Dla mnie nasi po prostu nie mieli sił - widać było, że te pięciosetówki z USA i Brazylią dużo nas fizycznie kosztowały.
Dodatkowo - jakoś tak wychodzi, że z Włochami częściej nam ... nie wychodzi. Mają na nas zazwyczaj sposób a poza tym naprawdę zmontowali świetną ekipę - co najgorsze wystarczająco młodą aby trochę jeszcze pograła.

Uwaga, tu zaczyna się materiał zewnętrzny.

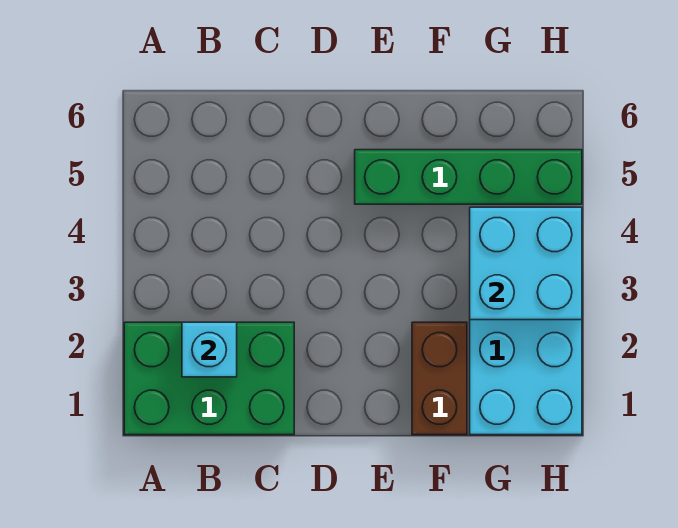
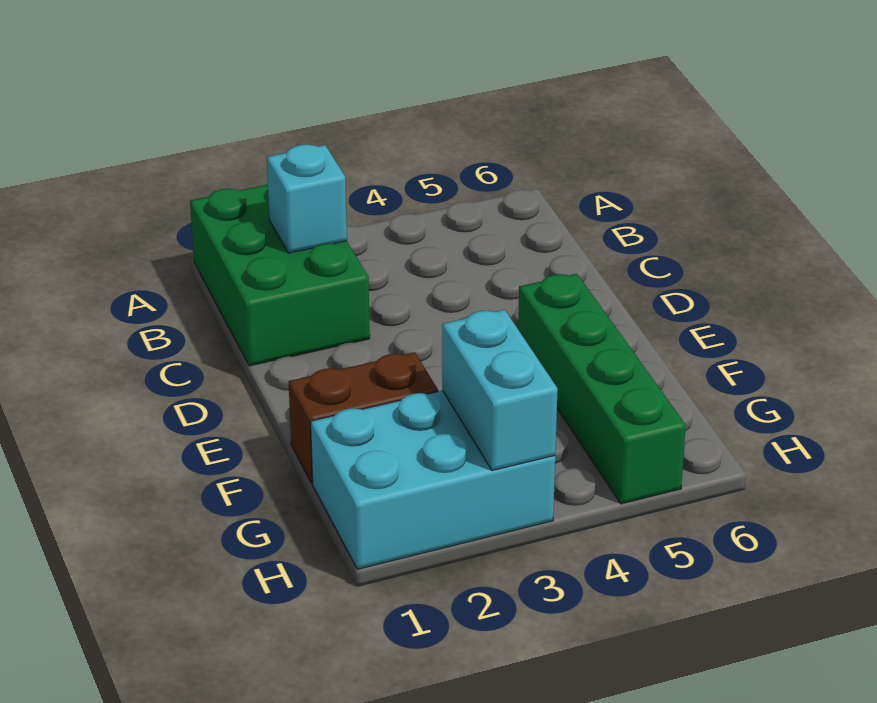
cyan brick G3:H4 level 2 -> cyan brick G3:H3 level 2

Janusz rzeczywiście nie dorasta klasą (i doświadczeniem na takich imprezach) do Drzyzgi, ale trzeba tez mu oddać, że niewiele miał okazji rozgrywać - dostawał od przyjmujących takie piłki , że często musiał je ratować albo jak tylko się dało wystawiać. Przy trochę lepszym przyjęciu myślę że radziłby sobie lepiej.
Szkoda trochę ale z drugiej strony, jak gdzieś przeczytałem "siatkówka to w Polsce taki dziwny sport zespołowy, w którym kibice narzekają, że zostaliśmy wicemistrzami świata"
Za to w tenisie chyba idzie zmiana pokoleniowa - i w kobiecym (IGA !!!) i w męskim.
Alcaraz może nieźle dominować w najbliższych latach.